When the protagonist is an absolute idiot. I read one series, forget the name now, but the author went all John Bunyan and labeled every bad guy, and good guy for that matter. Think characters with the names Goodman and Badman, and those would be imaginative names for this guy. It really sucks all the excitement from a book when every "friendly stranger" is labeled with his affiliation within the first few seconds of meeting him. The final straw was that the protagonist fell for it EVERY time. I didn't finish that series.
present tense puts me off reading immediately... first person present tense is the worst--an amateurish abomination, imo... i am also, along with shadow walker, annoyed to distraction by the show-offy, pedantic technical infodumps writers like tom clancy are so fond of subjecting their readers to, in the middle of an otherwise good story... done without, clancy's hefty tomes [the pre-franchised ones, that is] would have been just normal-sized novels...

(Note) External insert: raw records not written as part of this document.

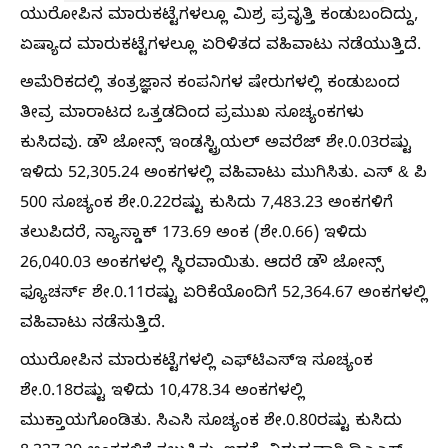
ಯುರೋಪಿನ ಮಾರುಕಟ್ಟೆಗಳಲ್ಲೂ ಮಿಶ್ರ ಪ್ರವೃತ್ತಿ ಕಂಡುಬಂದಿದ್ದು,
ಏಷ್ಯಾದ ಮಾರುಕಟ್ಟೆಗಳಲ್ಲೂ ಏರಿಳಿತದ ವಹಿವಾಟು ನಡೆಯುತ್ತಿದೆ.
ಅಮೆರಿಕದಲ್ಲಿ ತಂತ್ರಜ್ಞಾನ ಕಂಪನಿಗಳ ಷೇರುಗಳಲ್ಲಿ ಕಂಡುಬಂದ
ತೀವ್ರ ಮಾರಾಟದ ಒತ್ತಡದಿಂದ ಪ್ರಮುಖ ಸೂಚ್ಯಂಕಗಳು
ಕುಸಿದವು. ಡೌ ಜೋನ್ಸ್ ಇಂಡಸ್ಟ್ರಿಯಲ್ ಅವರೆಜ್ ಶೇ.0.03ರಷ್ಟು
ಇಳಿದು 52,305.24 ಅಂಕಗಳಲ್ಲಿ ವಹಿವಾಟು ಮುಗಿಸಿತು. ಎಸ್ & ಪಿ
500 ಸೂಚ್ಯಂಕ ಶೇ.0.22ರಷ್ಟು ಕುಸಿದು 7,483.23 ಅಂಕಗಳಿಗೆ
ತಲುಪಿದರೆ, ನ್ಯಾಸ್ಡಾಕ್ 173.69 ಅಂಕ (ಶೇ.0.66) ಇಳಿದು
26,040.03 ಅಂಕಗಳಲ್ಲಿ ಸ್ಥಿರವಾಯಿತು. ಆದರೆ ಡೌ ಜೋನ್ಸ್
ಫ್ಯೂಚರ್ಸ್ ಶೇ.0.11ರಷ್ಟು ಏರಿಕೆಯೊಂದಿಗೆ 52,364.67 ಅಂಕಗಳಲ್ಲಿ
ವಹಿವಾಟು ನಡೆಸುತ್ತಿದೆ.
ಯುರೋಪಿನ ಮಾರುಕಟ್ಟೆಗಳಲ್ಲಿ ಎಫ್‌ಟಿಎಸ್‌ಇ ಸೂಚ್ಯಂಕ
ಶೇ.0.18ರಷ್ಟು ಇಳಿದು 10,478.34 ಅಂಕಗಳಲ್ಲಿ
ಮುಕ್ತಾಯಗೊಂಡಿತು. ಸಿಎಸಿ ಸೂಚ್ಯಂಕ ಶೇ.0.80ರಷ್ಟು ಕುಸಿದು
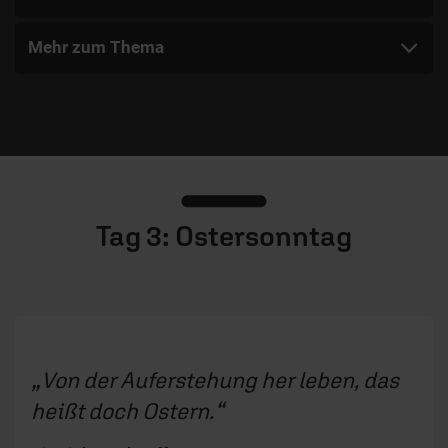
Mehr zum Thema
Tag 3: Ostersonntag
Von der Auferstehung her leben, das
heißt doch Ostern.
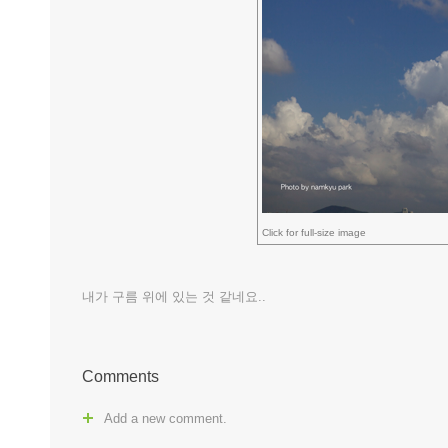
Click for full-size image
내가 구름 위에 있는 것 같네요..
Comments
Add a new comment.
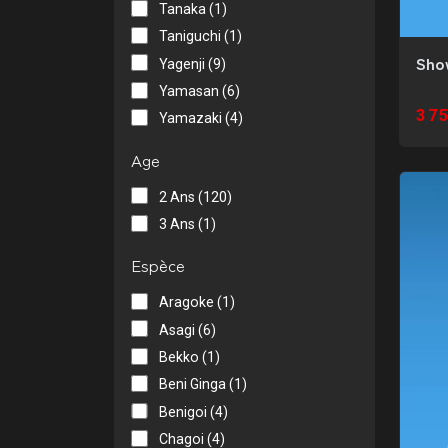
Tanaka (1)
Taniguchi (1)
Sh
Yagenji (9)
Yamasan (6)
3 75
Yamazaki (4)
Age
2 Ans (120)
3 Ans (1)
Espèce
Aragoke (1)
Asagi (6)
Bekko (1)
Beni Ginga (1)
Benigoi (4)
Chagoi (4)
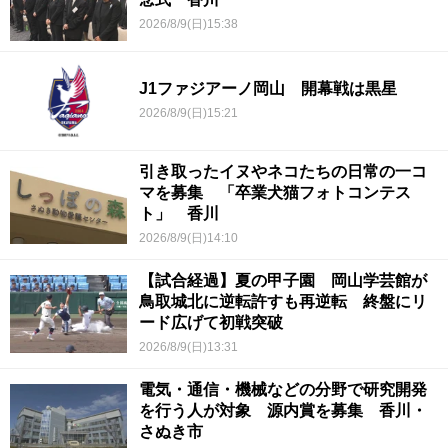
2026/8/9(日)15:38
J1ファジアーノ岡山 開幕戦は黒星
2026/8/9(日)15:21
引き取ったイヌやネコたちの日常の一コ
マを募集 「卒業犬猫フォトコンテス
ト」 香川
2026/8/9(日)14:10
【試合経過】夏の甲子園 岡山学芸館が
鳥取城北に逆転許すも再逆転 終盤にリ
ード広げて初戦突破
2026/8/9(日)13:31
電気・通信・機械などの分野で研究開発
を行う人が対象 源内賞を募集 香川・
さぬき市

I also wanted to read The Hunger Games, but the 1st person present tense also killed me right from the start. It's not like I hate reading books like that, but that one in particular completely failed to attract me. I had already seen the movie, anyway, so I wasn't too curious about the book. I just wanted to have a better idea of how the story originally unfolded, because I didn't love the movie at all, but the idea seemed really promising.
I am bothered when authors recycle formulas in a series. Terry Goodkind's Sword of Truth series comes to mind.
One word: infodumps. Such poor writing practice, as a rule. Exposition and story should go hand in hand, and not be separated into infodumps and action.
I can think of only one present tense novel, it was done in first person POV, which I ever attempted to read. It was so tedious that I could not get through the first chapter. Xeno, could you possibly give us the name/author of one such tome that is a "really great read"? Great (or even good) literature, like everything else, is really a relative concept. What one considers 'good' someone else may well consider trash. Good literature, like beauty, is in the eye of the beholder.